Starting in early 2025, the CO2 will be captured, compressed and liquefied in the Netherlands and transported by vessels to the Northern Lights terminal, where the liquefied CO2 will be stored in subsurface formations about 2600 metres under the seabed off the coast of Oygarden.

“I think it’s hard to understate the significance of this milestone,” Shell chief executive Ben van Beurden told reporters at the ONS conference in Stavanger, Norway, on Monday.

“The key thing is that we have actually delivered on the vision of this project, which is to have an international cross-border collaboration where supply and demand for CO2... are being brought together in a new business model,” Van Beurden said.
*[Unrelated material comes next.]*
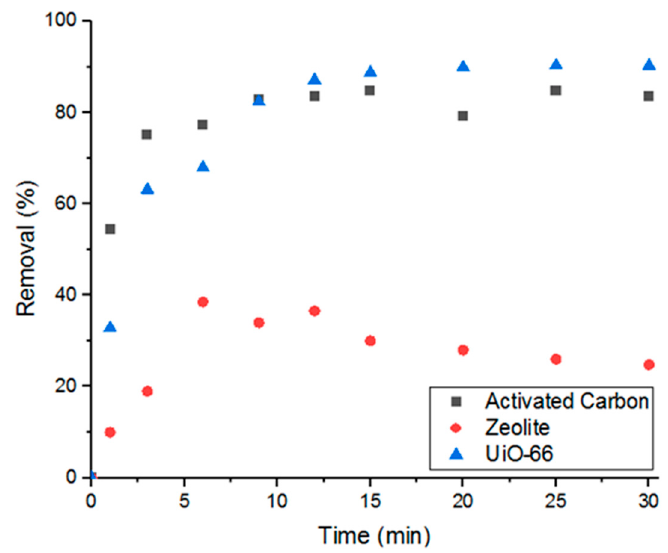
Figure 2. Percent removal of Doxycycline via three di ff erent types of porous materials.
The Northern Lights project is a venture between France’s TotalEnergies, Equinor of Norway and UK-headquartered Shell, which hold equal shares in the CCS project.

The Yara agreement will bring the first phase of Northern Lights to full capacity, with CO2 for storage also coming from the Norwegian government’s Longship CCS project. The initial phase is designed to store 1.5 million tonnes per annumof CO2 starting in 2024 and is 80% funded by the Norwegian government.
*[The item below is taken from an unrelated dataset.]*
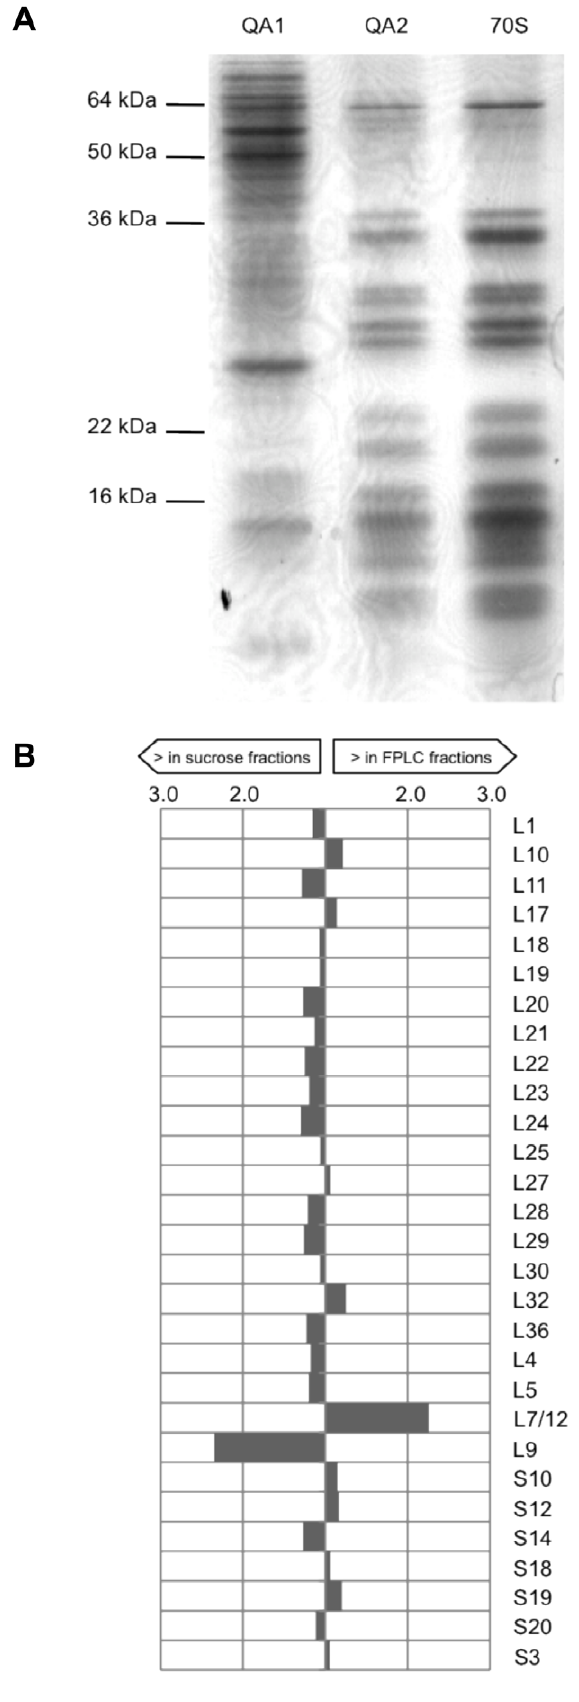
Figure 2. Chromatographic fraction QA2 and sucrose-purified ribosomes contain comparable levels of ribosomal proteins. ( A ) Proteins from QA1 and QA2 were precipitated and compared to sucrose-purified ribosomes (70S) by SDS-PAGE. ( B ) Sucrose-gradient purified ribosomal samples and chromatography-purified ribosomal samples were analysed by iTRAQ coupled to HPLC-MSMS. The relative abundance of ribosomal proteins whose levels varied between the two preparations is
A second phase, which has yet to be approved, will expand capacity to more than 5 million tpa and by design will largely be commercially funded.

Officials did not reveal commercial terms for the Yara agreement but said, if successful, the deal could pave the way for the final investment decision on the second phase.

Van Beurden called Northern Lights “a pathfinder project now for similar CCS projects” including the second phase of Northern Lights.

TotalEnergies chief executive Patrick Pouyanne said the Yara deal will almost certainly lead to a second-phase final investment decision.

“I am sure the results will be positive,” he said, adding that the company expects to invest in projects that will provide far more storage capacity than the 5 million tpa of Northern Lights.

“We need to target 10 [million] to 20 million tonnes. We are ready to take the risk,” he said.